### Exercise prompt
Two lines below mark the span: the one containing "如果您要实现常规复选框的样式，如下图：" and the one containing "通过属性面板或右键菜单能够修改复选框的选中状态。". Set down both, plus every line between, exactly as they stand, and nothing else.
*** Exercise data
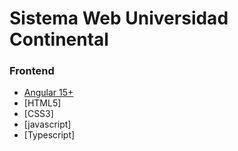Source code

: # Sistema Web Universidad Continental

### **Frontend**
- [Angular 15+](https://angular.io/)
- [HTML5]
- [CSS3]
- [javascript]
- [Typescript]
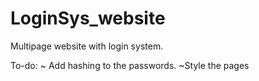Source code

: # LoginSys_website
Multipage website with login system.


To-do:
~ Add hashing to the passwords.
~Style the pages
******
*** Exercise data
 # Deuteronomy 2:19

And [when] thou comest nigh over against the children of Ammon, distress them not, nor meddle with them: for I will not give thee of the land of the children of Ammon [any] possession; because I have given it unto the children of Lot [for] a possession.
******
*** Exercise data
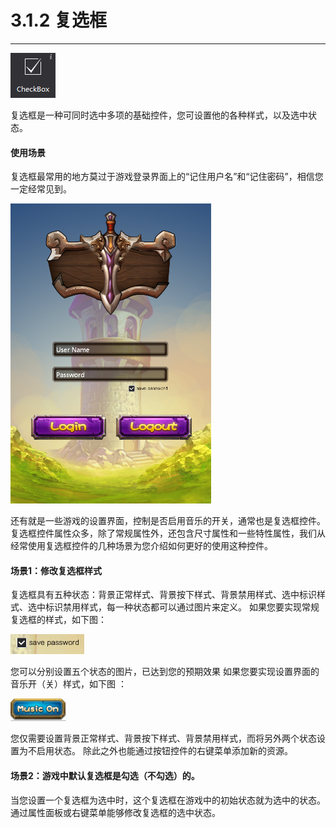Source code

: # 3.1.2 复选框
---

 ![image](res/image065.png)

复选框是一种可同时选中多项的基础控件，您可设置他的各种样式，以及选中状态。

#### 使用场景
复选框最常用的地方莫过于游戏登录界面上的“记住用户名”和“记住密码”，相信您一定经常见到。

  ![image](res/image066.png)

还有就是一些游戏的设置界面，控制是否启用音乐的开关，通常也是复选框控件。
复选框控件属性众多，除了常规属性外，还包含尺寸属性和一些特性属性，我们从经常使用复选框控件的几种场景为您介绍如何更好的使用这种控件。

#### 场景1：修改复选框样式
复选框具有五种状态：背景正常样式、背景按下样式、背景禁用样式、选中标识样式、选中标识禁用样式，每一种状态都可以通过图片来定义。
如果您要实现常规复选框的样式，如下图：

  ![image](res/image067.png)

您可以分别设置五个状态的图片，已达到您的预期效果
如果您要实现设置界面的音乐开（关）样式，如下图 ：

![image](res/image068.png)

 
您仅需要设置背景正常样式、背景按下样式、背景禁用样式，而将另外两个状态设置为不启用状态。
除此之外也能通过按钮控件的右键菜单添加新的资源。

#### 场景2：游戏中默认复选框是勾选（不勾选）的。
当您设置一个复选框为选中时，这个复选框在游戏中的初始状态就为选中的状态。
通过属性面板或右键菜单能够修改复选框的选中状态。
******
### Exercise response
如果您要实现常规复选框的样式，如下图：

  ![image](res/image067.png)

您可以分别设置五个状态的图片，已达到您的预期效果
如果您要实现设置界面的音乐开（关）样式，如下图 ：

![image](res/image068.png)

 
您仅需要设置背景正常样式、背景按下样式、背景禁用样式，而将另外两个状态设置为不启用状态。
除此之外也能通过按钮控件的右键菜单添加新的资源。

#### 场景2：游戏中默认复选框是勾选（不勾选）的。
当您设置一个复选框为选中时，这个复选框在游戏中的初始状态就为选中的状态。
通过属性面板或右键菜单能够修改复选框的选中状态。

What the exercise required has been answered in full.